GROK, GeoIP and whole lotta hurt

Hi Everyone

Let me start off by saying thank you to all the contributors who makes this such a great product!

I am very new to graylog, and have gotten a few basic things going. But I have been struggling to get this use-case solved for three days straight without any success.

What I am trying to do
Easy (for other people) - take the IP from an incoming HAProxy log, get the co-ordinates associated with said IP address, and plot these co-ordinates on a map in Grafana.

What I have done

  • I have 2 streams set up currently. One stream for all apache logs, and one for haproxy logs. Streams are distinguished based on source of log sender.
  • I have installed the GeoLite2 database in /etc/graylog/server/GeoLite2-City.mmdb
  • I have set up a Lookuptable, a cache, and a data-adapter. I have gotten zero errors from any of these setups so I assume they are correct.
  • I have created a pipeline called ‘HAProxy Geolocation Data’. This pipeline has two stages: Stage0 contains a rule called ‘HAProxy get client IP’ and Stage1 contains a rule called ‘GeoIP lookup: *clientip’.

Example log line input

haproxy[806]: REDACTED_IP:51931 [18/Aug/2020:04:20:23.163] FRONTEND-NEXTCLOUD~ BACKEND-NEXTCLOUD/REDACTED_FQDN 0/0/1/507/508 207 1178 - - --NI 1/1/0/1/0 0/0 "PROPFIND /remote.php/dav/files/my/files HTTP/1.1"
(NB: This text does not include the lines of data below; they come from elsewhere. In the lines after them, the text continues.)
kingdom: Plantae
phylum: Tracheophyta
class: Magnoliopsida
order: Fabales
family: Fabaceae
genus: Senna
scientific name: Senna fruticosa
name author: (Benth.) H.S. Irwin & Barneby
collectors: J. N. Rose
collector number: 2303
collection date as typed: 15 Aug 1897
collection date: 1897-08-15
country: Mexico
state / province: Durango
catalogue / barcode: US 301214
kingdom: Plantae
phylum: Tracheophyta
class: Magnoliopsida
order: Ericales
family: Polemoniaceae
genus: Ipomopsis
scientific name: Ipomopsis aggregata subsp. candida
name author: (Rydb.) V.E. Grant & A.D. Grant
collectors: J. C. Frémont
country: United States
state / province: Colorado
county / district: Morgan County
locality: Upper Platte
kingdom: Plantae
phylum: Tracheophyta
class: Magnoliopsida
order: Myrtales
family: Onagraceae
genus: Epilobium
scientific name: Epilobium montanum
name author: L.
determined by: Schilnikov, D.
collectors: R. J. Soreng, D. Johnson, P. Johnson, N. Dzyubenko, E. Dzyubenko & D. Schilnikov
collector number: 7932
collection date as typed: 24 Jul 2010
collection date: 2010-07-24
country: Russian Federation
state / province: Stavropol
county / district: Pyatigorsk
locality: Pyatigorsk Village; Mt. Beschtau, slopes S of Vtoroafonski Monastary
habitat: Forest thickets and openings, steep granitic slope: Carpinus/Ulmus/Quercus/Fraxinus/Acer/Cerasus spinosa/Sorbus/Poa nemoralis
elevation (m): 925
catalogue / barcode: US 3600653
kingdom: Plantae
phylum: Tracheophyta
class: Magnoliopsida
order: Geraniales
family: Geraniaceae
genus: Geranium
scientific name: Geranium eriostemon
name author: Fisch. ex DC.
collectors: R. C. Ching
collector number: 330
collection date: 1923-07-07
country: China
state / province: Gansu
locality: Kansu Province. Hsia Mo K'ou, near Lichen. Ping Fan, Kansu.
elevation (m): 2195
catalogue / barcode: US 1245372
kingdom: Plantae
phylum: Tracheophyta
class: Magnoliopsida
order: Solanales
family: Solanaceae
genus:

Content of ‘HAProxy get client IP’:

rule "HAProxy get client IP"
when
    has_field("message")
then
    let message_field = to_string($message.message);
    
    let placeholder = grok(pattern: ": %{IPV4}:", value: message_field, only_named_captures: true);
    set_field("src_ip",to_ip(placeholder.IP));
    
end

I know the match is not refined enough. I will refine it to a “finer” match once I know the data is actually being retrieved and written.

Content of ‘GeoIP Lookup: *clientip’:

rule "GeoIP lookup: *clientip"
when

    has_field("src_ip")

then

    let geo = lookup("geo-lookup", to_string($message.src_ip));
    
    set_field("src_ip_geolocation", geo["coordinates"]);
    set_field("src_ip_geo_country", geo["country"].iso_code);
    set_field("src_ip_geo_country_name", geo["country"].names.en);
    set_field("src_ip_geo_city", geo["city"].names.en);

end

After these two rules are executed (I can see there are msg/s triggered on each) there are no messages displayed in my HAProxy stream page.

I know there is a plugin I can enable to get the details, but I seem to have an issue in grafana that the values of the co-ordinates (which are written as ‘lat,long’ and of type string) cannot be correctly interpreted. This statement might be completely wrong, but that is the only reason I could think of that it would not plot the co-ordinates in grafana.

Any help will be greatly appreciated please?

PS: Sorry for the long post, but wanted to give as much info as possible.

In the Graylog pipeline function documentation I have found this:

### grok
`grok(pattern: string, value: string, [only_named_captures: boolean])`

Applies the grok pattern  `grok`  to  `value` . Returns a match object, containing a Map of field names and values. You can set  'only_named_captures'  to  `true`  to only return matches using named captures.

You can try to change the placeholder grok pattern to sth like this:
“: %{IPV4:IP}:”

Otherwise ‘placeholder.IP’ should be '‘placeholder.IPV4’ as you do not name it at the moment.

I would also replace

when
    has_field("message")

with

when
   true

Thank you @LuPo for this answer! Let me try that and get back to you!

This topic was automatically closed 14 days after the last reply. New replies are no longer allowed.